▶ **DATA FOR THIS EXERCISE**:
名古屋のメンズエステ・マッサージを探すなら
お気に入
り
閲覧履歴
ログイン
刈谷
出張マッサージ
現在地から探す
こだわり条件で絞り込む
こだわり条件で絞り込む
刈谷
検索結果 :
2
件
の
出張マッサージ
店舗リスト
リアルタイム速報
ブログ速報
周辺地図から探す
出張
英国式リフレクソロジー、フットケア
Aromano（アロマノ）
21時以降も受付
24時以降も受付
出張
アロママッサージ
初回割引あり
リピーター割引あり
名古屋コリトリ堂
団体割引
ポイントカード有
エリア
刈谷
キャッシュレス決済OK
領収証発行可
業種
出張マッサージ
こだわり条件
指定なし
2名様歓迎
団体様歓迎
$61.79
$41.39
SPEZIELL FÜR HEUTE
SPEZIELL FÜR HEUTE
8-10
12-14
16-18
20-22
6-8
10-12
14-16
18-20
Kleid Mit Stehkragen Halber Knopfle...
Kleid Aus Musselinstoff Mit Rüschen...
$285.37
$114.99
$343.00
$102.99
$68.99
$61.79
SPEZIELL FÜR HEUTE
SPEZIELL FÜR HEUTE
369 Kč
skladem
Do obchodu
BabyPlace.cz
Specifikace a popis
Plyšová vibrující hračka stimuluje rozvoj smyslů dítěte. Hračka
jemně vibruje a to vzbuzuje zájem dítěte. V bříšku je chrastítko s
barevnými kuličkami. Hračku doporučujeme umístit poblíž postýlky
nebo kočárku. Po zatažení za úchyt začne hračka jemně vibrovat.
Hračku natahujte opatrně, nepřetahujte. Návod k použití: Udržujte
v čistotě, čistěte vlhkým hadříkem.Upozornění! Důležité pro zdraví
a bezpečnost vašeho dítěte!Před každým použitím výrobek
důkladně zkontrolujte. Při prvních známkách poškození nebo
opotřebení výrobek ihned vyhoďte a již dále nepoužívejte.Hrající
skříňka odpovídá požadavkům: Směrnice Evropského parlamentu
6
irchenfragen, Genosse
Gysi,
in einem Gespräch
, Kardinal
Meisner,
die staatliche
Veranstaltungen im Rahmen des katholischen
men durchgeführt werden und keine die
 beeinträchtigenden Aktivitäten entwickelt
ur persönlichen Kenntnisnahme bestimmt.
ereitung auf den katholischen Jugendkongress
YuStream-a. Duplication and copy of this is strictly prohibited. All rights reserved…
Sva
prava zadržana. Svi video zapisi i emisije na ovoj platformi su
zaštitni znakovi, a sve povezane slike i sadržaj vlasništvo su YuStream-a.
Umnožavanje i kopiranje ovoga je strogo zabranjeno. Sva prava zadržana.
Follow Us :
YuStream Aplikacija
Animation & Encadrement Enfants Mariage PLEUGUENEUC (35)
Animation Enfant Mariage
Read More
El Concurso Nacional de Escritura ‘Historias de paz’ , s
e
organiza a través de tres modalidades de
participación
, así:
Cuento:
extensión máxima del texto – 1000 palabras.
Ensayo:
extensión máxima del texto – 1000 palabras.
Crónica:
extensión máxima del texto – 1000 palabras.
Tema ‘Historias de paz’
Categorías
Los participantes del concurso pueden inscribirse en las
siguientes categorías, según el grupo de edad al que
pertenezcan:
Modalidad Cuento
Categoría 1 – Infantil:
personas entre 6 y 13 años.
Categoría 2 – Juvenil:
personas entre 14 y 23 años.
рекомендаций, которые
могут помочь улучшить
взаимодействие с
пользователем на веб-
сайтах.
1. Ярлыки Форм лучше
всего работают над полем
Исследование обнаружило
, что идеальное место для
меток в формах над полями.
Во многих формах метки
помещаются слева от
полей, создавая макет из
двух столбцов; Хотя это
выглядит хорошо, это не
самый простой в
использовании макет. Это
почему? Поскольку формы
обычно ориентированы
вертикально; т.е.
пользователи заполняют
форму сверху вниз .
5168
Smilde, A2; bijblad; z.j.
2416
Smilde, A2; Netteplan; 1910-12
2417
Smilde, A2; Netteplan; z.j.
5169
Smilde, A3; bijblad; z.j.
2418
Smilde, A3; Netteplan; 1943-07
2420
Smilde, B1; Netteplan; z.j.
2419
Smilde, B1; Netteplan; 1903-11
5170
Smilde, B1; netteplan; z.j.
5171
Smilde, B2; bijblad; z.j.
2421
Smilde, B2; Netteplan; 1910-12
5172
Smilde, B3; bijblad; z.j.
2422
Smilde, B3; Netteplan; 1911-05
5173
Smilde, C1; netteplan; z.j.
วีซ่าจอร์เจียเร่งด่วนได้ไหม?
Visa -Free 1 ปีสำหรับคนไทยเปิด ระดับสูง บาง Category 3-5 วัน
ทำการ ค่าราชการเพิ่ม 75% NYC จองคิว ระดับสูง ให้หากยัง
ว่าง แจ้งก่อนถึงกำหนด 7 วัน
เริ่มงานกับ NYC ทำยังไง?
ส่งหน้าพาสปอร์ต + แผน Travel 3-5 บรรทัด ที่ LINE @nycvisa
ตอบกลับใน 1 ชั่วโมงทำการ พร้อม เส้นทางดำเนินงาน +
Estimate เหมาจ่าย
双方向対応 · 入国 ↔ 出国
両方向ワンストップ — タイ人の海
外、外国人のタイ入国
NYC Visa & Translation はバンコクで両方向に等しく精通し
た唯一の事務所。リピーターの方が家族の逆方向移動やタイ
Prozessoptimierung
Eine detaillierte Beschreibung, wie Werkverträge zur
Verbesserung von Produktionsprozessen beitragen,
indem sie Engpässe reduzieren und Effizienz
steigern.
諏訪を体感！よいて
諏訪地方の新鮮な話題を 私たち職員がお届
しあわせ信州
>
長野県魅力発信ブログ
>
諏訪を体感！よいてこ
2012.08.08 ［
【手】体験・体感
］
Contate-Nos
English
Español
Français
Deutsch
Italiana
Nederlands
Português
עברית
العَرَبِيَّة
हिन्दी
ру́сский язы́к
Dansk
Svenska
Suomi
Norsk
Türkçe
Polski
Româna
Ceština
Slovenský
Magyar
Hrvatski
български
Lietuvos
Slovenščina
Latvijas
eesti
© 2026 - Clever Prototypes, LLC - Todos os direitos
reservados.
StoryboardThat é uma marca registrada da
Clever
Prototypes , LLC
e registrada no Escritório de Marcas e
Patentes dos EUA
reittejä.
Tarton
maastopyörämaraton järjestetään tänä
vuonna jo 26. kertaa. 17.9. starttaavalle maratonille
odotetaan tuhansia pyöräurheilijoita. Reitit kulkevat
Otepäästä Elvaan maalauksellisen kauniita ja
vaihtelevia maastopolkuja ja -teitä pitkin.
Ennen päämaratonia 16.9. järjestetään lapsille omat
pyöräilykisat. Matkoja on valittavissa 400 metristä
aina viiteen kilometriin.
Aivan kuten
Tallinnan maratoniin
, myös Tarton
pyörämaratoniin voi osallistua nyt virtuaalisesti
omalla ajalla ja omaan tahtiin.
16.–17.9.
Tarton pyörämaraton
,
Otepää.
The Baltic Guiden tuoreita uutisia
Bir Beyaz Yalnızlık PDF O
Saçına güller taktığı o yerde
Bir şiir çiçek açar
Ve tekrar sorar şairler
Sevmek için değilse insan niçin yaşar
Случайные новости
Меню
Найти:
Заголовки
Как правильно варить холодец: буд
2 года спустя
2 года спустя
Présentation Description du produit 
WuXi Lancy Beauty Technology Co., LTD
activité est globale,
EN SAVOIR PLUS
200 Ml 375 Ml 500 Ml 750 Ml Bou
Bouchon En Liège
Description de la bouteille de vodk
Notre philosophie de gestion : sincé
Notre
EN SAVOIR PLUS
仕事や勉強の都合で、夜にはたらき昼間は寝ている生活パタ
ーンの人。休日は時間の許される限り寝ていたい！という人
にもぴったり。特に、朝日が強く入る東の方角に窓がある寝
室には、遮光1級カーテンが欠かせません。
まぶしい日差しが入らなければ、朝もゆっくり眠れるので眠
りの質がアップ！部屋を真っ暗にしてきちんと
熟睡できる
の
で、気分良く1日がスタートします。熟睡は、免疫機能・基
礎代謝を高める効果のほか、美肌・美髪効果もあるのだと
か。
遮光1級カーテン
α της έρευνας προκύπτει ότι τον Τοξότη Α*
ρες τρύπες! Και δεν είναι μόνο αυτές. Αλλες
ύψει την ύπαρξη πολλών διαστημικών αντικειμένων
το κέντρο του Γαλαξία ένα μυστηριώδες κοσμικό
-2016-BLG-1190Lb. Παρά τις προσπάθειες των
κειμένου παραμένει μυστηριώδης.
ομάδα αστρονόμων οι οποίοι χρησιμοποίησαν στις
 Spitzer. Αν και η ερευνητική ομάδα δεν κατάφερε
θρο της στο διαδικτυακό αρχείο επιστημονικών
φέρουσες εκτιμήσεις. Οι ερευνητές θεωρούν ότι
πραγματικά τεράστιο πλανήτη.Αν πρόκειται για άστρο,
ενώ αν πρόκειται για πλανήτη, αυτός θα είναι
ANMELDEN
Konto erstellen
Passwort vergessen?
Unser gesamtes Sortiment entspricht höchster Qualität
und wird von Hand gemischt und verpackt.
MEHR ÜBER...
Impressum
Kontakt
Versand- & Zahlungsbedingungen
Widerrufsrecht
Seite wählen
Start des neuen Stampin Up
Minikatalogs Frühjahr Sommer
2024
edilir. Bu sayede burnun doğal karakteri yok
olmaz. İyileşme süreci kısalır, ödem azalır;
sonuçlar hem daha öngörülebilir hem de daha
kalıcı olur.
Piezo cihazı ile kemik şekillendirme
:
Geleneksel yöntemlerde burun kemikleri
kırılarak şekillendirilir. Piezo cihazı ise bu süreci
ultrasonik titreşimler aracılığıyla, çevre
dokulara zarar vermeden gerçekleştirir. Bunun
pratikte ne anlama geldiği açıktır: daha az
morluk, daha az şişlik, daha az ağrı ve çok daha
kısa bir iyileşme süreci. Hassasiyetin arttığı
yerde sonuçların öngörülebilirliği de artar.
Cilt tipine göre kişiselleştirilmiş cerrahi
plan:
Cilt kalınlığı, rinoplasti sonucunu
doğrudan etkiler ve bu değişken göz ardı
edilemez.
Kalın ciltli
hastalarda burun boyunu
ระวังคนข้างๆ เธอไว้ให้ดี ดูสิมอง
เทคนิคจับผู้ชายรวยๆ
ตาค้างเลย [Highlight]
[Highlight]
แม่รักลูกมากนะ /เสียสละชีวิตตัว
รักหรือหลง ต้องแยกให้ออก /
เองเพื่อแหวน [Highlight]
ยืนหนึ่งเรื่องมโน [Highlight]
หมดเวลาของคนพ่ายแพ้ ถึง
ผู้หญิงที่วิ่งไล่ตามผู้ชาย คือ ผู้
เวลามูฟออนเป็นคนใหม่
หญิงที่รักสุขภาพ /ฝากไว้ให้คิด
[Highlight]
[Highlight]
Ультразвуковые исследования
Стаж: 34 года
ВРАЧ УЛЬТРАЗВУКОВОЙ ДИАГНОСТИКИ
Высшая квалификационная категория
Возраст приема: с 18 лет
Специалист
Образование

▶ **REQUEST**:
Your answer must consist only of the lines from the start of the records above through the line with "Kleid Mit Stehkragen Halber Knopfle...", each retyped exactly.

▶ **SOLUTION FOR THIS EXERCISE**:
名古屋のメンズエステ・マッサージを探すなら
お気に入
り
閲覧履歴
ログイン
刈谷
出張マッサージ
現在地から探す
こだわり条件で絞り込む
こだわり条件で絞り込む
刈谷
検索結果 :
2
件
の
出張マッサージ
店舗リスト
リアルタイム速報
ブログ速報
周辺地図から探す
出張
英国式リフレクソロジー、フットケア
Aromano（アロマノ）
21時以降も受付
24時以降も受付
出張
アロママッサージ
初回割引あり
リピーター割引あり
名古屋コリトリ堂
団体割引
ポイントカード有
エリア
刈谷
キャッシュレス決済OK
領収証発行可
業種
出張マッサージ
こだわり条件
指定なし
2名様歓迎
団体様歓迎
$61.79
$41.39
SPEZIELL FÜR HEUTE
SPEZIELL FÜR HEUTE
8-10
12-14
16-18
20-22
6-8
10-12
14-16
18-20
Kleid Mit Stehkragen Halber Knopfle...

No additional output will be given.